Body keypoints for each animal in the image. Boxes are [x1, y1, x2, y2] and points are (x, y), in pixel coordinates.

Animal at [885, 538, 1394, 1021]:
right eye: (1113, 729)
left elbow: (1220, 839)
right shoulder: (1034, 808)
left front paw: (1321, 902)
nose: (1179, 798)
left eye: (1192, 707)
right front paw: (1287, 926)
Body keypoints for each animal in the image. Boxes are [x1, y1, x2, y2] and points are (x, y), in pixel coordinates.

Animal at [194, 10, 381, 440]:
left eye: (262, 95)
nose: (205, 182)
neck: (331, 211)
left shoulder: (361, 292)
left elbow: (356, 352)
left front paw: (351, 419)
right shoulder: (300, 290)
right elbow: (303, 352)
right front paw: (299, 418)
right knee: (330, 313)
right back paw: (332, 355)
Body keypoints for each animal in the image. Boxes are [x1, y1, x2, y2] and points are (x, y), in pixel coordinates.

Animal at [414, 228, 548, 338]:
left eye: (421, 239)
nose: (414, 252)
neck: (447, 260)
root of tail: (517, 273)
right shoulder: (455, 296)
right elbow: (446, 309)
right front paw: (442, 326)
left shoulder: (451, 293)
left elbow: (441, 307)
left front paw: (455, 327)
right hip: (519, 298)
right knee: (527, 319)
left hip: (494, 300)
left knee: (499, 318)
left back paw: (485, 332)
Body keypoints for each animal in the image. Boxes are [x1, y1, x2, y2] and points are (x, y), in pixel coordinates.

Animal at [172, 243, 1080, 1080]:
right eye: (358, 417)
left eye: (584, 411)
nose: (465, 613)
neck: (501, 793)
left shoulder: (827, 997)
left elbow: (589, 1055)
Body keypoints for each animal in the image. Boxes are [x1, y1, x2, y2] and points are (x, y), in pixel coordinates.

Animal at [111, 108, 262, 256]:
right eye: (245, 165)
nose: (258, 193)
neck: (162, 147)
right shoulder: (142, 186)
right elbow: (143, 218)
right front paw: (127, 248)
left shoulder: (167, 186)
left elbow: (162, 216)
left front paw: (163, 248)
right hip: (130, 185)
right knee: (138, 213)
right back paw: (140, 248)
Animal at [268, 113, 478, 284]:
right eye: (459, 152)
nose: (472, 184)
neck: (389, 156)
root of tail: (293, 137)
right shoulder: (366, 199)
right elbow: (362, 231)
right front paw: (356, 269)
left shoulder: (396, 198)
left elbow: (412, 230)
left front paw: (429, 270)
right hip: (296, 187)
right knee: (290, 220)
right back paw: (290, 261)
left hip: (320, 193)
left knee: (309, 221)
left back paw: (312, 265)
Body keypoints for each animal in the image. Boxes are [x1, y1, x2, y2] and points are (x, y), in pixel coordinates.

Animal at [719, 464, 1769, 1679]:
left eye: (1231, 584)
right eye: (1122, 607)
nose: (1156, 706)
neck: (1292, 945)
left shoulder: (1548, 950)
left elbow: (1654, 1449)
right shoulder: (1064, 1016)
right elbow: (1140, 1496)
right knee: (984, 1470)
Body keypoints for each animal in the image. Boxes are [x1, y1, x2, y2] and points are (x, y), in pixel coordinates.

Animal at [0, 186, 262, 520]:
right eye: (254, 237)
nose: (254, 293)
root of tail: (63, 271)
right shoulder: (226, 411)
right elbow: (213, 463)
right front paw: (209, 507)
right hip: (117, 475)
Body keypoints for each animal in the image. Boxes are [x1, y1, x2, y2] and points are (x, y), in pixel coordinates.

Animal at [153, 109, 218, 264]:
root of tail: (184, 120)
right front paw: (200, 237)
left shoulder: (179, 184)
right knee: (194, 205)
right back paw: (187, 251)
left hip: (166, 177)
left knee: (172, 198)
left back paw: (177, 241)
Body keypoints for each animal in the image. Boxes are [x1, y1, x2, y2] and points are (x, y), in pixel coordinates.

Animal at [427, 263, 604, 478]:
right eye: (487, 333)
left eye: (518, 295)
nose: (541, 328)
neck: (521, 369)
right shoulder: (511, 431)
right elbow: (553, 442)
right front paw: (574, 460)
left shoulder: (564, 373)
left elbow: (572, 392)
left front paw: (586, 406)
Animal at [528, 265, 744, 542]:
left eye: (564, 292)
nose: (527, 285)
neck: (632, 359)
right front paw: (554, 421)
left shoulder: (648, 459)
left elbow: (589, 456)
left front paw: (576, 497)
• • • • •
◆ WHAT YOU WILL DO
Retype every record above exactly as it appears.

◆ EXERCISE ANSWER
Body keypoints for each animal in the image. Boxes are [x1, y1, x2, y2] and points are (x, y), in pixel coordinates.

Animal at [885, 538, 1394, 1021]:
right eye: (1113, 729)
left elbow: (1220, 839)
right shoulder: (1034, 808)
left front paw: (1321, 902)
nose: (1179, 798)
left eye: (1192, 707)
right front paw: (1287, 926)
Body keypoints for each animal in the image. Boxes are [x1, y1, x2, y2] and points are (x, y), in pixel coordinates.

Animal at [194, 10, 381, 440]:
left eye: (262, 95)
nose: (205, 182)
neck: (331, 211)
left shoulder: (361, 292)
left elbow: (356, 352)
left front paw: (351, 419)
right shoulder: (300, 290)
right elbow: (303, 352)
right front paw: (299, 418)
right knee: (330, 313)
right back paw: (332, 355)
Body keypoints for each animal in the image. Boxes are [x1, y1, x2, y2] and points are (x, y), in pixel coordinates.

Animal at [414, 228, 548, 338]:
left eye: (421, 239)
nose: (414, 252)
neck: (447, 260)
root of tail: (517, 273)
right shoulder: (455, 296)
right elbow: (446, 309)
right front paw: (442, 326)
left shoulder: (451, 293)
left elbow: (441, 307)
left front paw: (455, 327)
right hip: (519, 298)
right knee: (527, 319)
left hip: (494, 300)
left knee: (499, 318)
left back paw: (485, 332)
Body keypoints for each animal in the image. Boxes are [x1, y1, x2, y2] and points are (x, y), in pixel coordinates.

Animal at [172, 243, 1080, 1080]:
right eye: (358, 417)
left eye: (584, 411)
nose: (465, 613)
neck: (501, 793)
left shoulder: (827, 997)
left elbow: (589, 1055)
Body keypoints for each animal in the image. Boxes are [x1, y1, x2, y2] and points are (x, y), in pixel coordinates.

Animal at [111, 108, 262, 256]:
right eye: (245, 165)
nose: (258, 193)
neck: (162, 147)
right shoulder: (142, 186)
right elbow: (143, 218)
right front paw: (127, 248)
left shoulder: (167, 186)
left elbow: (162, 216)
left front paw: (163, 248)
right hip: (130, 185)
right knee: (138, 213)
right back paw: (140, 248)
Animal at [268, 113, 478, 284]:
right eye: (459, 152)
nose: (472, 184)
neck: (389, 156)
root of tail: (293, 137)
right shoulder: (366, 199)
right elbow: (362, 231)
right front paw: (356, 269)
left shoulder: (396, 198)
left elbow: (412, 230)
left front paw: (429, 270)
right hip: (296, 187)
right knee: (290, 220)
right back paw: (290, 261)
left hip: (320, 193)
left knee: (309, 221)
left back paw: (312, 265)
Body keypoints for each animal in the image. Boxes are [x1, y1, x2, y2] and points are (x, y), in pixel coordinates.

Animal at [719, 464, 1769, 1679]:
left eye: (1231, 584)
right eye: (1122, 607)
nose: (1156, 706)
neck: (1292, 945)
left shoulder: (1548, 950)
left elbow: (1654, 1449)
right shoulder: (1064, 1016)
right elbow: (1140, 1496)
right knee: (984, 1470)
Body keypoints for each animal in the image. Boxes are [x1, y1, x2, y2] and points are (x, y), in pixel coordinates.

Animal at [0, 186, 262, 520]:
right eye: (254, 237)
nose: (254, 293)
root of tail: (63, 271)
right shoulder: (226, 411)
right elbow: (213, 463)
right front paw: (209, 507)
right hip: (117, 475)
Body keypoints for each animal in the image. Boxes are [x1, y1, x2, y2] and points are (x, y), in pixel coordinates.

Animal at [153, 109, 218, 264]:
root of tail: (184, 120)
right front paw: (200, 237)
left shoulder: (179, 184)
right knee: (194, 205)
right back paw: (187, 251)
left hip: (166, 177)
left knee: (172, 198)
left back paw: (177, 241)
Body keypoints for each animal in the image. Boxes are [x1, y1, x2, y2] and points are (x, y), in pixel coordinates.

Animal at [427, 263, 604, 478]:
right eye: (487, 333)
left eye: (518, 295)
nose: (541, 328)
neck: (521, 369)
right shoulder: (511, 431)
right elbow: (553, 442)
right front paw: (574, 460)
left shoulder: (564, 373)
left elbow: (572, 392)
left front paw: (586, 406)
Animal at [528, 265, 744, 542]:
left eye: (564, 292)
nose: (527, 285)
neck: (632, 359)
right front paw: (554, 421)
left shoulder: (648, 459)
left elbow: (589, 456)
left front paw: (576, 497)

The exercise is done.